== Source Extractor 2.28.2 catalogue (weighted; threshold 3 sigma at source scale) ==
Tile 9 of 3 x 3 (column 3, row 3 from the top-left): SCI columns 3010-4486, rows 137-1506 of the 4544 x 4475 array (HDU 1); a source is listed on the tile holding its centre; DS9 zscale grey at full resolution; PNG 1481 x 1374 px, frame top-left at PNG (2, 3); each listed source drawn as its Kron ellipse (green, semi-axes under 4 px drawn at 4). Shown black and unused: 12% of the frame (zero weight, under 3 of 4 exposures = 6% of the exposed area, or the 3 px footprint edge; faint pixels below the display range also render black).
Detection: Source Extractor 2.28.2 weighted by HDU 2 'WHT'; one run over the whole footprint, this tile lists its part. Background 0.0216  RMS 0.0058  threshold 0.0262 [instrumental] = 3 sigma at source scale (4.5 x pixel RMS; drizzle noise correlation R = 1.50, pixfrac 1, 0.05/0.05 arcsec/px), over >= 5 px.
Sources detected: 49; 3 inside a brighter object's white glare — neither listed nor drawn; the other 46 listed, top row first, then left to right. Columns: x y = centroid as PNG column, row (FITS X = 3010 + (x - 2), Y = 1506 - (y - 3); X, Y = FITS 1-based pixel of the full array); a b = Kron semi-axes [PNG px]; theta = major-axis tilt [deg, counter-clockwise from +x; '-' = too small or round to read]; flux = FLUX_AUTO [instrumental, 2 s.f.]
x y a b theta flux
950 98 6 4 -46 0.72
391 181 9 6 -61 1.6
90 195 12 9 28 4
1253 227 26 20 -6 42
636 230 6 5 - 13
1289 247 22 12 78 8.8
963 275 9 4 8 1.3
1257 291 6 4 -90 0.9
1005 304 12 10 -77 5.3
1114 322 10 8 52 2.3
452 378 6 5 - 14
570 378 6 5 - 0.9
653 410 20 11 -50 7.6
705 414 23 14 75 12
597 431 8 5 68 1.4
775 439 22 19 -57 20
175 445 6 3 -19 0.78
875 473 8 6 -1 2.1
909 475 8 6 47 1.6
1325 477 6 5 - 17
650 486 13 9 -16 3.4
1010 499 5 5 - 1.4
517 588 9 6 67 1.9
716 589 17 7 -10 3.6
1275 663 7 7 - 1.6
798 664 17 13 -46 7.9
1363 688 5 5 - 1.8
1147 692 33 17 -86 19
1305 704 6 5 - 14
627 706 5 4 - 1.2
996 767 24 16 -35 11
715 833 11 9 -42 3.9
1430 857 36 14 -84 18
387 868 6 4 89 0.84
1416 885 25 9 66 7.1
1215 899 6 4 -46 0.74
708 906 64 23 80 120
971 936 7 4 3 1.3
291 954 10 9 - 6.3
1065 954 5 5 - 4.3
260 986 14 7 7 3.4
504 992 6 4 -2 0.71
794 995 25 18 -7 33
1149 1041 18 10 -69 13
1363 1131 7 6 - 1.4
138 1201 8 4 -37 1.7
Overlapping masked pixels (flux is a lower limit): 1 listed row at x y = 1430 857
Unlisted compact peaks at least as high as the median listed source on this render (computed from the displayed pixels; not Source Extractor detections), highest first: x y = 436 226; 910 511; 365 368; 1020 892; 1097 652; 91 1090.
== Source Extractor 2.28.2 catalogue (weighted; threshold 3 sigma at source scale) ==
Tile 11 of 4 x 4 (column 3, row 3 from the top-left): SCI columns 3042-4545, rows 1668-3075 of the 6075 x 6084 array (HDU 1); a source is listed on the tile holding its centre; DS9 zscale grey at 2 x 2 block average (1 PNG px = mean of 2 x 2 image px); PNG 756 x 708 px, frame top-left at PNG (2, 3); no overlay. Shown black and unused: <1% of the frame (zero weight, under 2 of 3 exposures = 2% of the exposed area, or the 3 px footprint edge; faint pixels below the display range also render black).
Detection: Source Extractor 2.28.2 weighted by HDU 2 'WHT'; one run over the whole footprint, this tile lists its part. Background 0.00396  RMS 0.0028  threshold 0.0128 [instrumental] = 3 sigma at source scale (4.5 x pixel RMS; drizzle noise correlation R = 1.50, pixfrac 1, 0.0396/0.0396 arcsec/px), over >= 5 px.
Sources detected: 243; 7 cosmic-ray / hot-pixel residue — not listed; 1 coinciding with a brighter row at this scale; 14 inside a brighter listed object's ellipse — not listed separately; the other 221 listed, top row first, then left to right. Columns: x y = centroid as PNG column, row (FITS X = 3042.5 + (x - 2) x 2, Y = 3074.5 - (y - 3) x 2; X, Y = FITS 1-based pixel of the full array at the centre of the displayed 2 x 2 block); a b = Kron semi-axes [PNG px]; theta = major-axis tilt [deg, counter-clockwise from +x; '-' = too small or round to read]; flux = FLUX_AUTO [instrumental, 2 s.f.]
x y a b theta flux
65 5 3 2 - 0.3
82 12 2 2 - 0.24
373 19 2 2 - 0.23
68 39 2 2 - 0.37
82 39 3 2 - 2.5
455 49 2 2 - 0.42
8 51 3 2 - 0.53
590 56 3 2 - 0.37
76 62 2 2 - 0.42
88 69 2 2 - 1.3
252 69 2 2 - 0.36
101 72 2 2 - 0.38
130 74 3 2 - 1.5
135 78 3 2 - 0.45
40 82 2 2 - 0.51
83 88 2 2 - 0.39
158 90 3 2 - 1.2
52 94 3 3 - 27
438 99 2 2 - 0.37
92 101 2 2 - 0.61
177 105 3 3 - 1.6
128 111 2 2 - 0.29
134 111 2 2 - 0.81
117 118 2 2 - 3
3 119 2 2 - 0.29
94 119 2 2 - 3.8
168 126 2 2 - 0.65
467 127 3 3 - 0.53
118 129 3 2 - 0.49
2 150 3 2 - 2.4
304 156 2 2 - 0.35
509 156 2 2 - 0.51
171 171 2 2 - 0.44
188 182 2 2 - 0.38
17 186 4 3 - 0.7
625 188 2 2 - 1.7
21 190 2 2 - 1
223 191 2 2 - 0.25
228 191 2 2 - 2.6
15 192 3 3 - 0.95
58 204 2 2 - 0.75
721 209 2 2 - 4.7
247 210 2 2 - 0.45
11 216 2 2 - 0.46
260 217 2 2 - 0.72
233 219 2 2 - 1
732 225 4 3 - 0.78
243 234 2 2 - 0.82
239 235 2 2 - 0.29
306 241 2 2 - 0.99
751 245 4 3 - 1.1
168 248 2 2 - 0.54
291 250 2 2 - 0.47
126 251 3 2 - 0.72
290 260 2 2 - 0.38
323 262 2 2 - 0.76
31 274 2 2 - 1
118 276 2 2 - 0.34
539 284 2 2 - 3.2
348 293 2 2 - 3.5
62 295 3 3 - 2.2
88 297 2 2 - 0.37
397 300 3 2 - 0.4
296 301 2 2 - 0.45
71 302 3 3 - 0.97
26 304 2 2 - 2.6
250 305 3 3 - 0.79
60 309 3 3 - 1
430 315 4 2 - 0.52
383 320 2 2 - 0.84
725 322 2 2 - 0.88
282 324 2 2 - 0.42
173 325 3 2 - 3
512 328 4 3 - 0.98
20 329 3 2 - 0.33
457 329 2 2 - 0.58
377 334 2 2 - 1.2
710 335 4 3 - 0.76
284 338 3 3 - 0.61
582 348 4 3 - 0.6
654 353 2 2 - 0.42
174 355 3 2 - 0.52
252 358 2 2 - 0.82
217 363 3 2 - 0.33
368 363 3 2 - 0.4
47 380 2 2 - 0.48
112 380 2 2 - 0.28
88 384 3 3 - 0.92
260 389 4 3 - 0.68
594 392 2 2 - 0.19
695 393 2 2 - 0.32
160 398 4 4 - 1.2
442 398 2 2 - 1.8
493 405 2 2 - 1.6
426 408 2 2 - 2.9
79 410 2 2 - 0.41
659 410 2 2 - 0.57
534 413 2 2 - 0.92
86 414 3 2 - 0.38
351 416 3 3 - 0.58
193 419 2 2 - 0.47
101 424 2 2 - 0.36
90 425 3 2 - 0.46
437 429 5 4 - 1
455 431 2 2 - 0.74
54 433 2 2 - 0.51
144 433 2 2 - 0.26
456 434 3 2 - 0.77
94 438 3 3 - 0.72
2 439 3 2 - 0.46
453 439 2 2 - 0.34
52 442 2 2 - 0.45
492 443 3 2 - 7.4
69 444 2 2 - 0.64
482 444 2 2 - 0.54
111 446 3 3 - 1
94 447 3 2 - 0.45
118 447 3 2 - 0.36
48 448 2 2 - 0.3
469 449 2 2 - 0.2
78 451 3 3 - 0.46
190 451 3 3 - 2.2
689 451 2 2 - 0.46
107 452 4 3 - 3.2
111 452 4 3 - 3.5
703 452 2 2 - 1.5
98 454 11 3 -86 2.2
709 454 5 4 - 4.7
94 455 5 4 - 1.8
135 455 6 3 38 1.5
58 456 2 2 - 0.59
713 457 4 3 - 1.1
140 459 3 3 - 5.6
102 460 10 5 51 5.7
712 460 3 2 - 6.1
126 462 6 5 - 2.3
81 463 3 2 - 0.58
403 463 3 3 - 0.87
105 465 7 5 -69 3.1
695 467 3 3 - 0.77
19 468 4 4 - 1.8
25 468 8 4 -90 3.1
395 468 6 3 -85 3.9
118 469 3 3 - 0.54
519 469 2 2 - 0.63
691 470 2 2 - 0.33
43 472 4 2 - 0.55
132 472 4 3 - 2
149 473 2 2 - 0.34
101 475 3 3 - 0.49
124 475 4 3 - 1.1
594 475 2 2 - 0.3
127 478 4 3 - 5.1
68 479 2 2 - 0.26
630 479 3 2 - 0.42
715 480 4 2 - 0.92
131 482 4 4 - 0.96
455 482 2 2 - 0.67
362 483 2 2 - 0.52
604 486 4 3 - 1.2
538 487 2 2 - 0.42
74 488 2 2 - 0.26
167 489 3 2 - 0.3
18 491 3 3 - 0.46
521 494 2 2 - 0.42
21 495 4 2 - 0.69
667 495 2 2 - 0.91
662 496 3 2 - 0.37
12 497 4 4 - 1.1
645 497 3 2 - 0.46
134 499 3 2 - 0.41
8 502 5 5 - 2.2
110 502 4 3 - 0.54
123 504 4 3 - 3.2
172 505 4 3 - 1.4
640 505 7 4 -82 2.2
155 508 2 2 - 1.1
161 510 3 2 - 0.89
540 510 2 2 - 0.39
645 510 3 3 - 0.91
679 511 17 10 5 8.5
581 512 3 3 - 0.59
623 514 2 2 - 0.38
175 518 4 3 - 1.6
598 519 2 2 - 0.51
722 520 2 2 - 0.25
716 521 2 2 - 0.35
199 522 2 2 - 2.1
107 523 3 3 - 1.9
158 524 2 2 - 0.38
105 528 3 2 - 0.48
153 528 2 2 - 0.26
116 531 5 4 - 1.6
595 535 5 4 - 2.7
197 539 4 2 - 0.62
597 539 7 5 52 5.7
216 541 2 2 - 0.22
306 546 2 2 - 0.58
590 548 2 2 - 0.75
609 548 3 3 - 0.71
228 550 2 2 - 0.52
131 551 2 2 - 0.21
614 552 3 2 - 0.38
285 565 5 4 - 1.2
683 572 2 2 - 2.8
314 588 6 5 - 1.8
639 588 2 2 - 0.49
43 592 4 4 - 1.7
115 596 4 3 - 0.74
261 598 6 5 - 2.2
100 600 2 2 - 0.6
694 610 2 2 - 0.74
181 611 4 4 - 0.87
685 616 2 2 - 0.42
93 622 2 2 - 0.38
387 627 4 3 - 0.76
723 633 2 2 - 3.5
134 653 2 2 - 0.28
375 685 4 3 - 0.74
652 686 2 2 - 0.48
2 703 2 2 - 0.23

**TASK DETAILS**
Format the lines from the first one up to and including the line with "1253 227 26 20 -6 42" as a JSON list of strings, one string per line, leaving out blank lines.

**RESPONSE BELOW**
[
  "== Source Extractor 2.28.2 catalogue (weighted; threshold 3 sigma at source scale) ==",
  "Tile 9 of 3 x 3 (column 3, row 3 from the top-left): SCI columns 3010-4486, rows 137-1506 of the 4544 x 4475 array (HDU 1); a source is listed on the tile holding its centre; DS9 zscale grey at full resolution; PNG 1481 x 1374 px, frame top-left at PNG (2, 3); each listed source drawn as its Kron ellipse (green, semi-axes under 4 px drawn at 4). Shown black and unused: 12% of the frame (zero weight, under 3 of 4 exposures = 6% of the exposed area, or the 3 px footprint edge; faint pixels below the display range also render black).",
  "Detection: Source Extractor 2.28.2 weighted by HDU 2 'WHT'; one run over the whole footprint, this tile lists its part. Background 0.0216  RMS 0.0058  threshold 0.0262 [instrumental] = 3 sigma at source scale (4.5 x pixel RMS; drizzle noise correlation R = 1.50, pixfrac 1, 0.05/0.05 arcsec/px), over >= 5 px.",
  "Sources detected: 49; 3 inside a brighter object's white glare — neither listed nor drawn; the other 46 listed, top row first, then left to right. Columns: x y = centroid as PNG column, row (FITS X = 3010 + (x - 2), Y = 1506 - (y - 3); X, Y = FITS 1-based pixel of the full array); a b = Kron semi-axes [PNG px]; theta = major-axis tilt [deg, counter-clockwise from +x; '-' = too small or round to read]; flux = FLUX_AUTO [instrumental, 2 s.f.]",
  "x y a b theta flux",
  "950 98 6 4 -46 0.72",
  "391 181 9 6 -61 1.6",
  "90 195 12 9 28 4",
  "1253 227 26 20 -6 42"
]